Based on the other residual plots, we can assume that the linearity assumption is met. The residuals are normally distributed and uncorrelated with any of the predictors.
Thus, the model assumptions hold.
boxplot(fit$residuals)
#Residuals against Y_hat = Brand Liking
library(ggplot2)
qplot(x=fit$residuals,
y=fit$model$Y,
xlab="Residuals",
ylab="Brand Liking")
#Residuals against X1 = Moisture Content
qplot(x=fit$residuals,
y=fit$model$X1,
xlab="Residuals",
ylab="Moisture Content")
#Residuals againt X2 = Sweetness
qplot(x=fit$residuals,
y=fit$model$X2,
xlab="Residuals",
ylab="Sweetness")
#Residuals against X1*X2
qplot(x=fit$residuals,
y=fit$model$X1*fit$model$X2,
xlab="Residuals",ylab="Moisture Content times Sweetness")
After viewing the QQ plot and conducting the Shapiro Wilk normality test, we fail to reject the \(H_0\) that the data is normal based on the p-value of 0.922 > \(\alpha =0.05\) an the relatively straight qq plot.
plot(fit)
shapiro.test(fit$residuals)
##
## Shapiro-Wilk normality test
##
## data: fit$residuals
## W = 0.97585, p-value = 0.9222
Hypothesis Test:
\(H_0: \beta_{1}= \beta_{2} = \dots \beta{p-1} = 0\)
\(H_A:\) Atleast one \(\beta_{1}, \beta_{2}, \dots, \beta{p-1} \neq 0\)
Decision Rule:
If \(F* > F\), then reject \(H_0\).
Conclusion:
From our ANOVA table, we know that \(F*=129.1\) Below we calculated F=8.8615. Thus, since the values of \(F* > F\), we reject the null hypothesis that \(H_0: \beta_{1}= \beta_{2} = \dots \beta{p-1} = 0\). Additionally, the p-value below from the summary output is below \(\alpha = 0.01\)

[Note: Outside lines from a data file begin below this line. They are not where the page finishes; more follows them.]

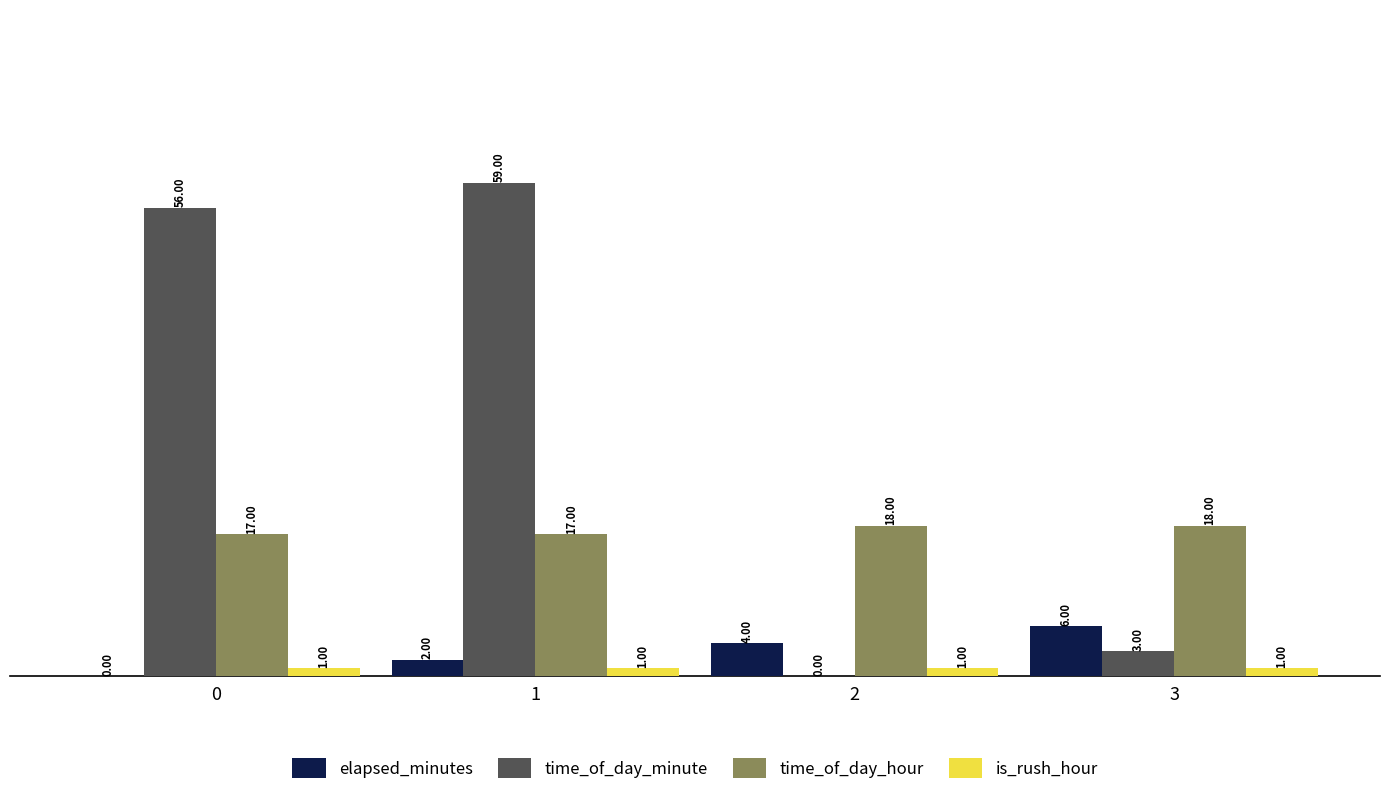

The value of elapsed_minutes at 0 is 0. True or false?

True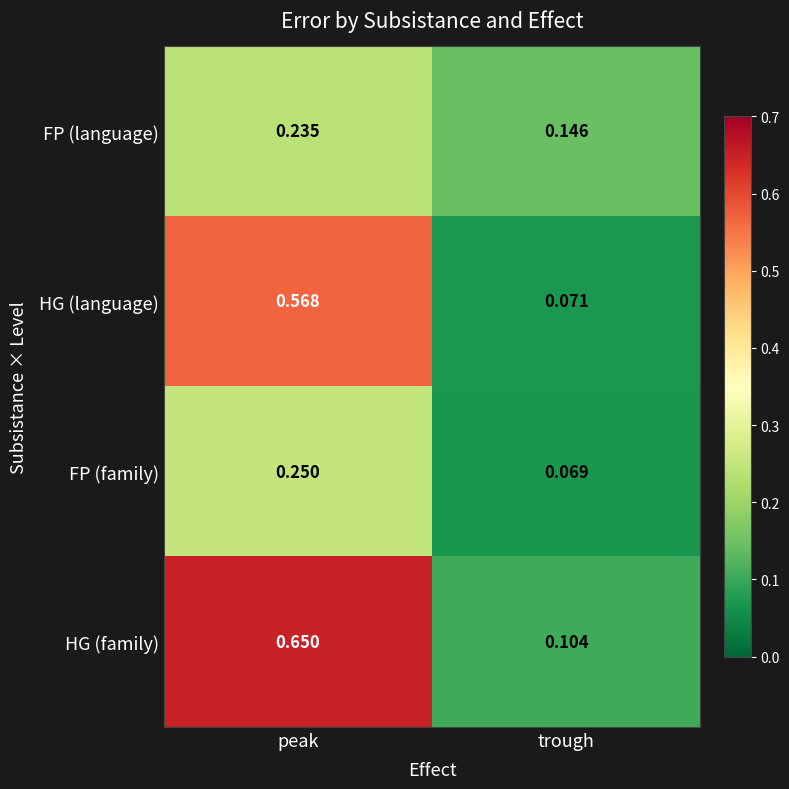

Which category has the highest value in the FP (family) series?

peak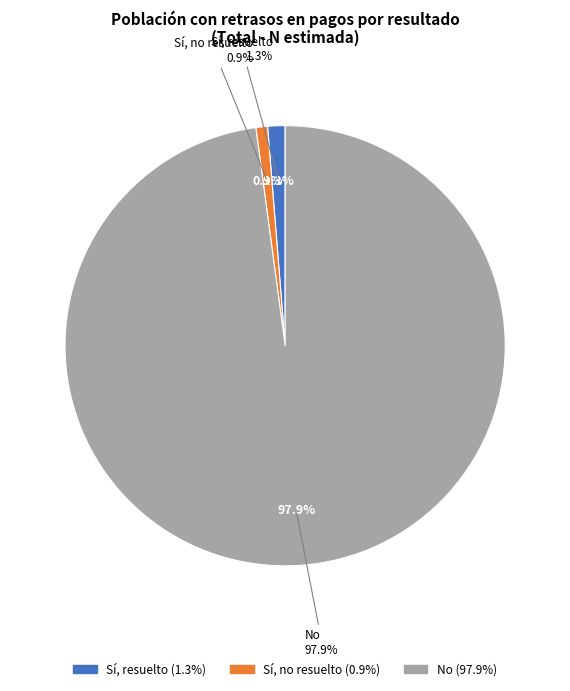

Rank the categories by value from lowest to highest.

Sí, no resuelto, Sí, resuelto, No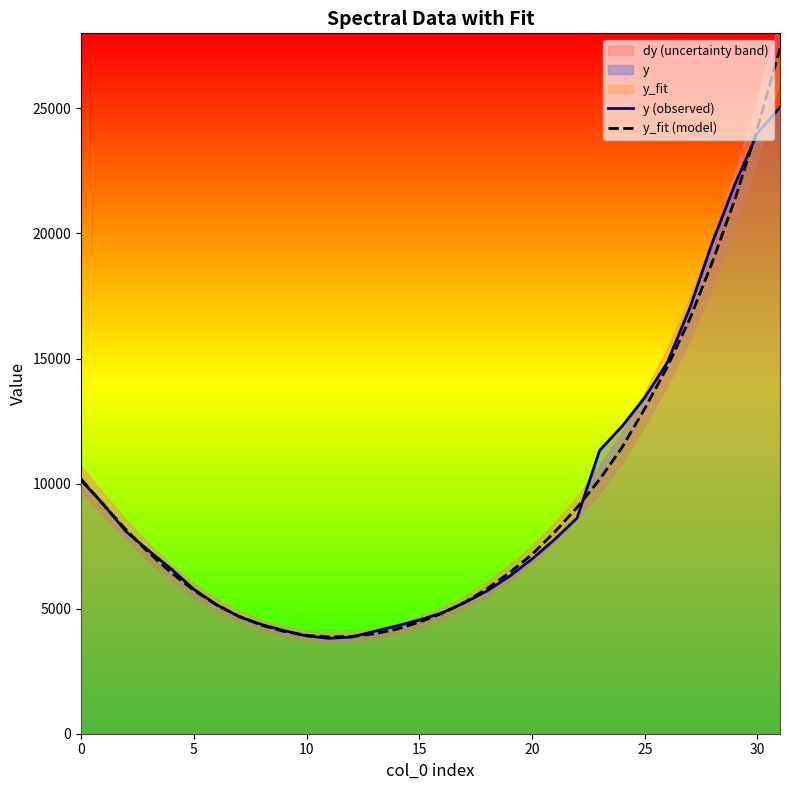

What is the sum of the y_fit (model) values at 8 and 21?

12397.2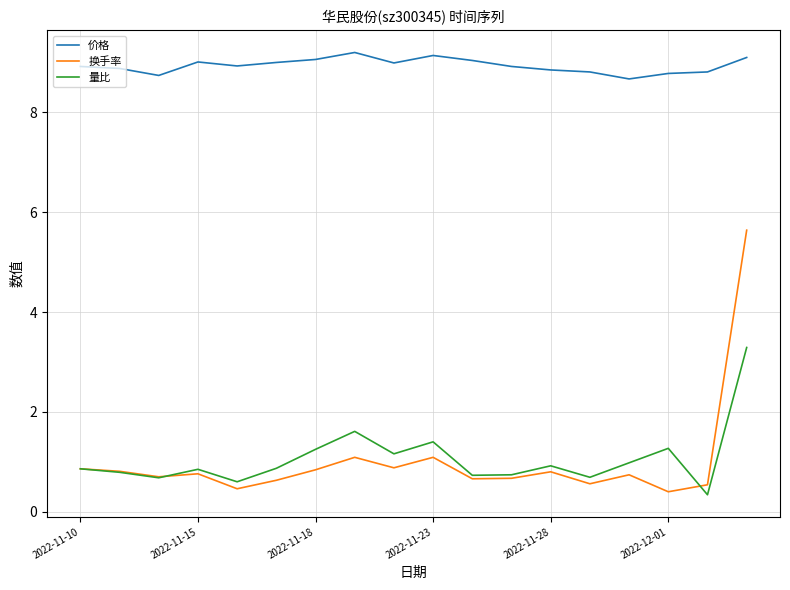

Which series has the largest range (max minus min)?

换手率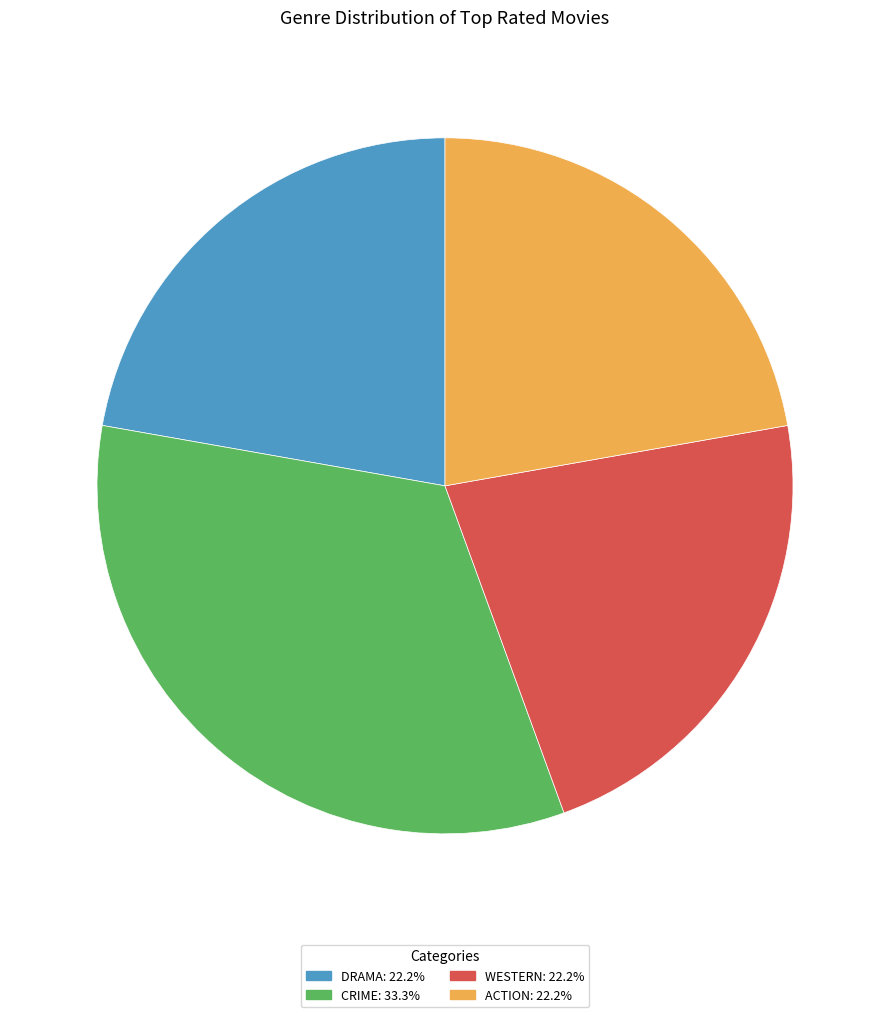

Which has a higher value, CRIME or WESTERN?

CRIME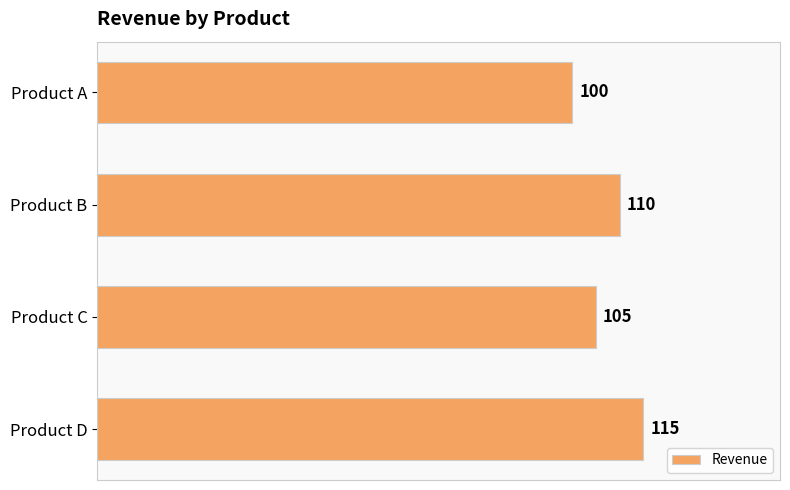

How many values are between 105 and 115?

3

This test implies that atleast one of B1 and B2 are not equal to 0 and there exists a linear relationship.
anova(fit)
## Analysis of Variance Table
##
## Response: Y
## Df Sum Sq Mean Sq F value Pr(>F)
## X1 1 1566.45 1566.45 215.947 1.778e-09 ***
## X2 1 306.25 306.25 42.219 2.011e-05 ***
## Residuals 13 94.30 7.25
## ---
## Signif. codes: 0 '***' 0.001 '**' 0.01 '*' 0.05 '.' 0.1 ' ' 1
summary(fit)
##
## Call:
## lm(formula = Y ~ X1 + X2, data = ch6)
##
## Residuals:
## Min 1Q Median 3Q Max
## -4.400 -1.762 0.025 1.587 4.200
##
## Coefficients:
## Estimate Std. Error t value Pr(>|t|)
## (Intercept) 37.6500 2.9961 12.566 1.20e-08 ***
## X1 4.4250 0.3011 14.695 1.78e-09 ***
## X2 4.3750 0.6733 6.498 2.01e-05 ***
## ---
## Signif. codes: 0 '***' 0.001 '**' 0.01 '*' 0.05 '.' 0.1 ' ' 1
##
## Residual standard error: 2.693 on 13 degrees of freedom
## Multiple R-squared: 0.9521, Adjusted R-squared: 0.9447
## F-statistic: 129.1 on 2 and 13 DF, p-value: 2.658e-09
a <- 0.01
n <- nrow(ch6)
F_test <- qf((1-a),1,n-2)
F_test
## [1] 8.861593
The p-value of as listed in the summary statistics is 2.658e-09.
The \(R^2\) value is 0.952 from the summary statistics of the model.